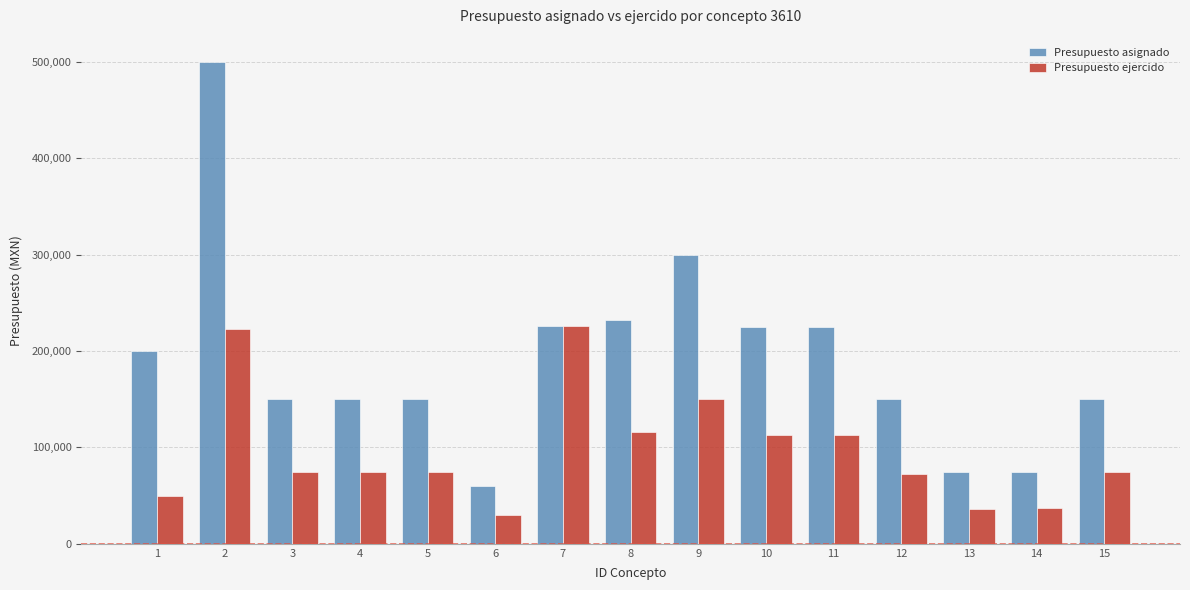

What is the sum of all Presupuesto asignado values?

2868000.0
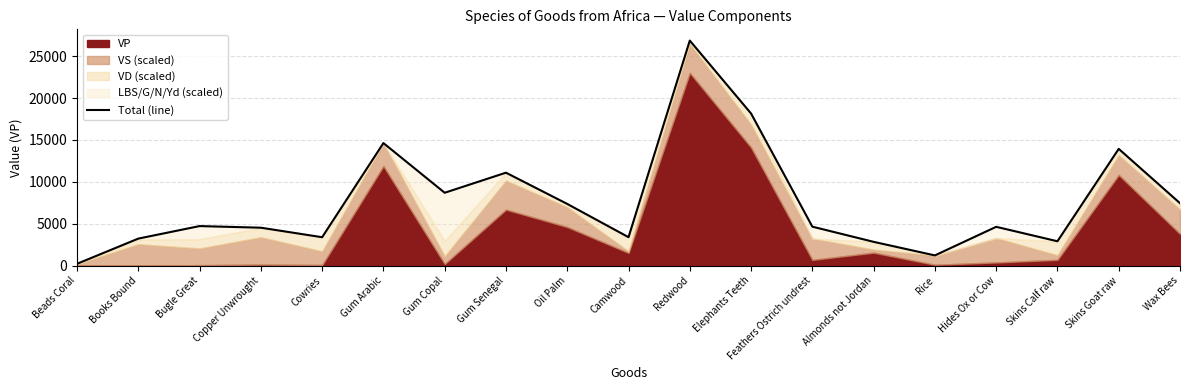

Rank the categories by value from highest to lowest.

Redwood, Elephants Teeth, Gum Arabic, Skins Goat raw, Gum Senegal, Gum Copal, Wax Bees, Oil Palm, Bugle Great, Feathers Ostrich undrest, Hides Ox or Cow, Copper Unwrought, Camwood, Cowries, Books Bound, Skins Calf raw, Almonds not Jordan, Rice, Beads Coral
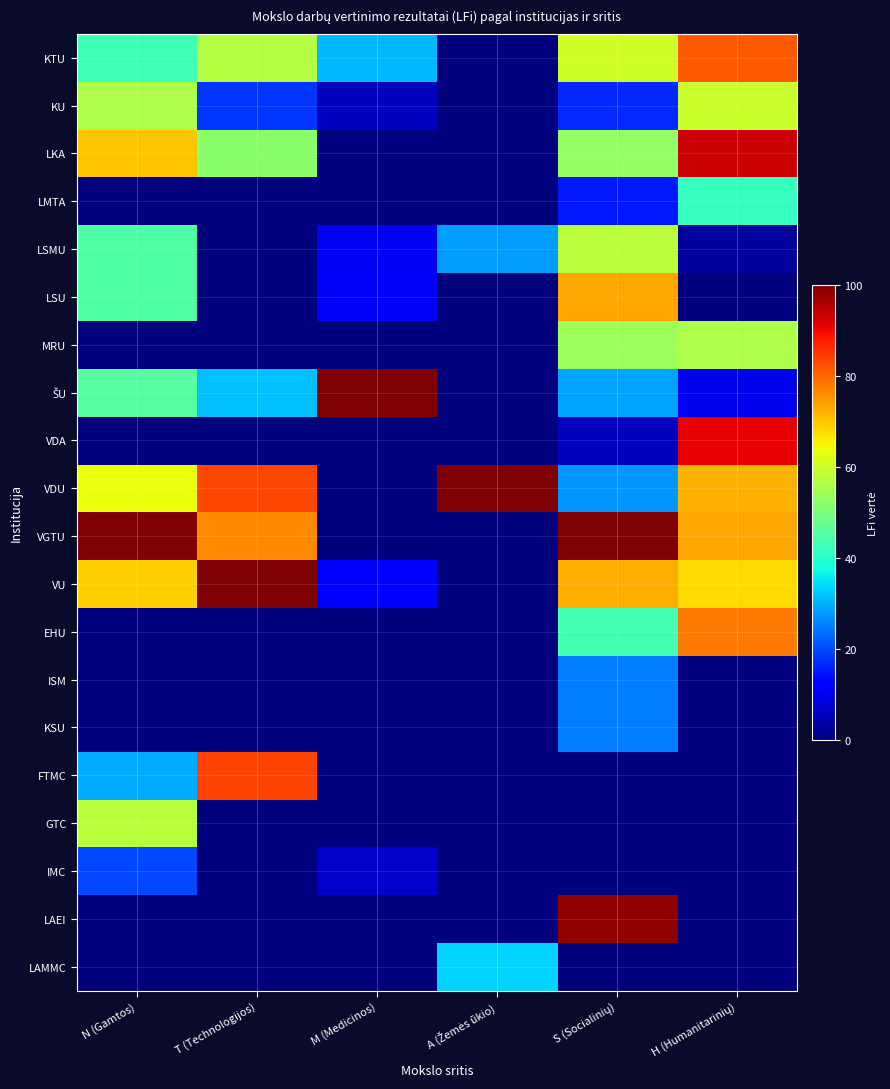

At which category is the sum across all series the highest?

S (Socialinių)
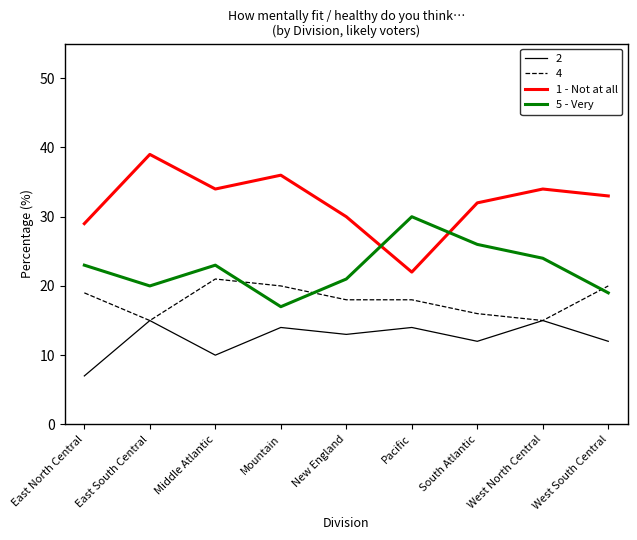

At which category does 5 - Very reach its first local valley?

East South Central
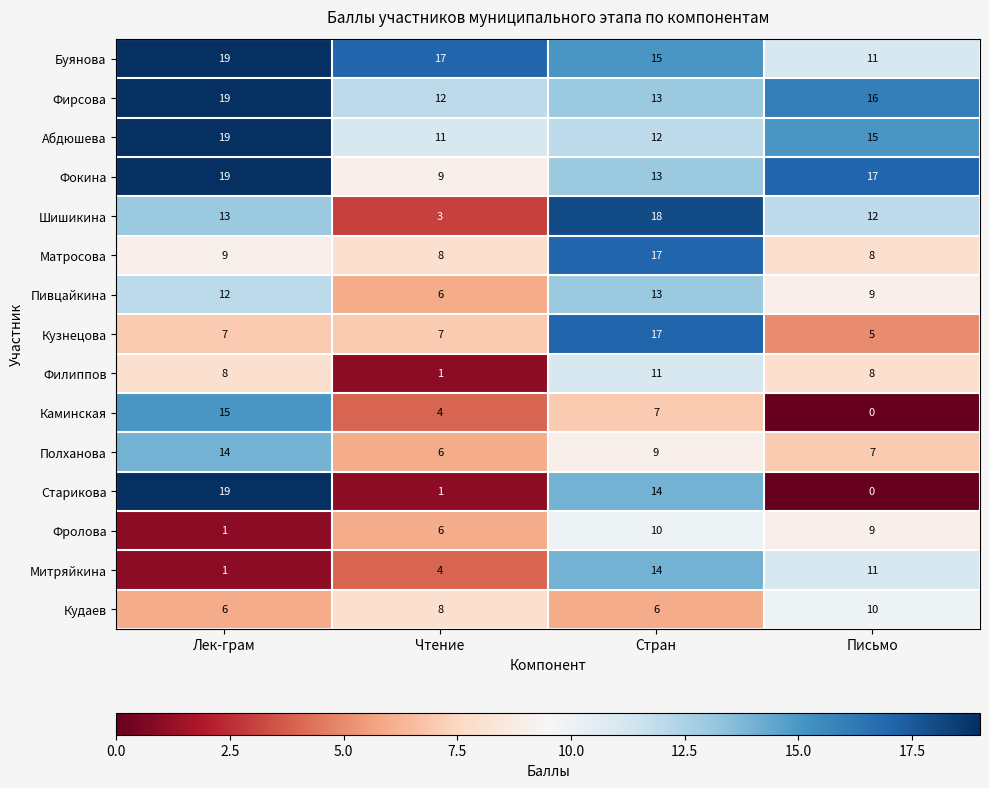

How many Фирсова values are between 13 and 19?

3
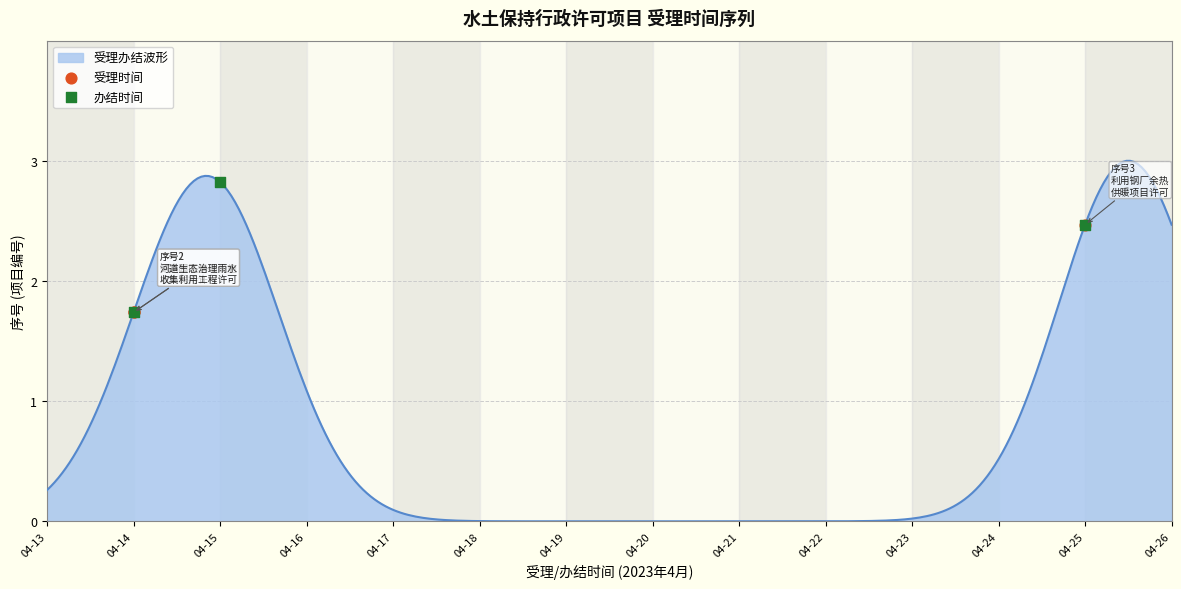

What is the greatest value displayed?

3.0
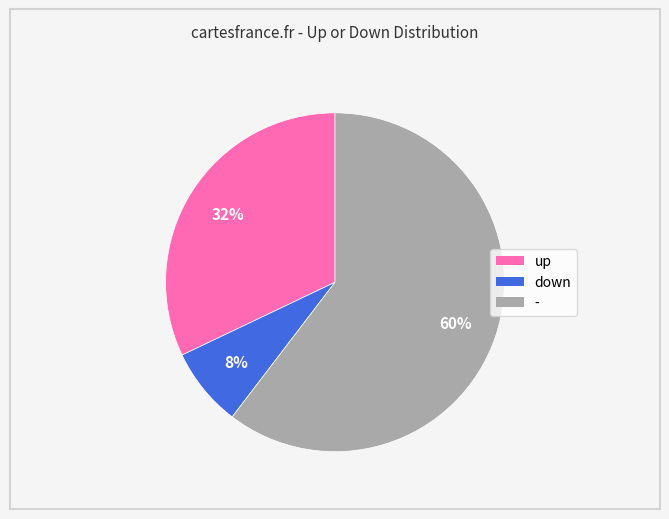

Which has a higher value, down or up?

up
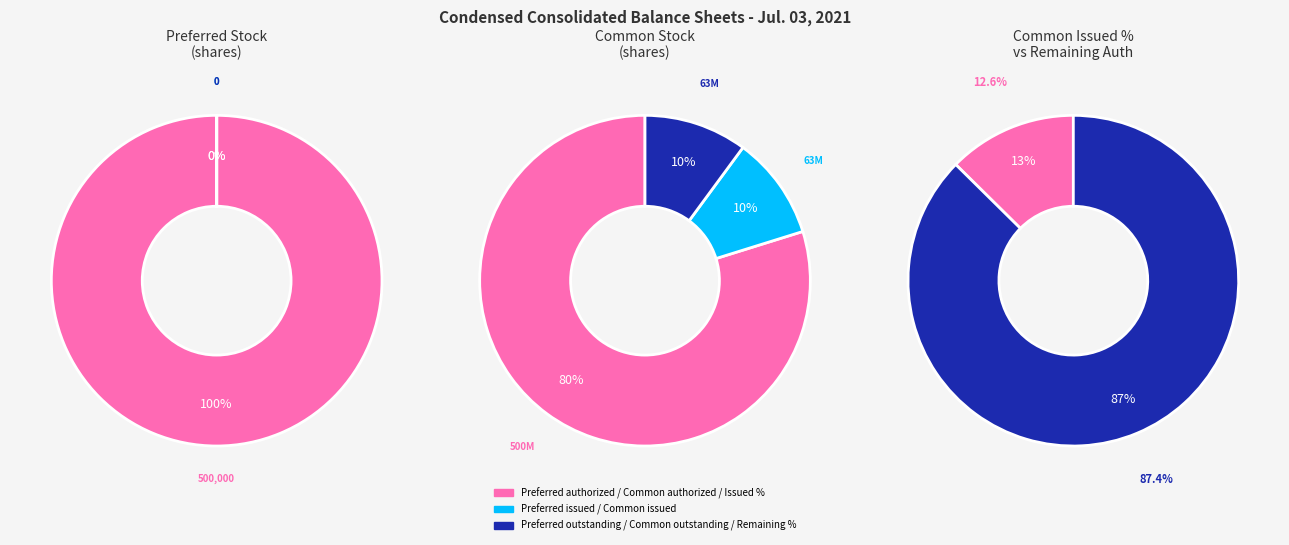

What percentage is the Common stock outstanding slice, to the nearest percent?

10%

_ _ _ _ _

Print all of the lines above exactly as they appear, leaving out the pictures.

Answer to this exercise =
What is the sum of all Presupuesto asignado values?

2868000.0

Rank the categories by value from highest to lowest.

Redwood, Elephants Teeth, Gum Arabic, Skins Goat raw, Gum Senegal, Gum Copal, Wax Bees, Oil Palm, Bugle Great, Feathers Ostrich undrest, Hides Ox or Cow, Copper Unwrought, Camwood, Cowries, Books Bound, Skins Calf raw, Almonds not Jordan, Rice, Beads Coral

At which category is the sum across all series the highest?

S (Socialinių)

At which category does 5 - Very reach its first local valley?

East South Central

How many Фирсова values are between 13 and 19?

3

What is the greatest value displayed?

3.0

Which has a higher value, down or up?

up

What percentage is the Common stock outstanding slice, to the nearest percent?

10%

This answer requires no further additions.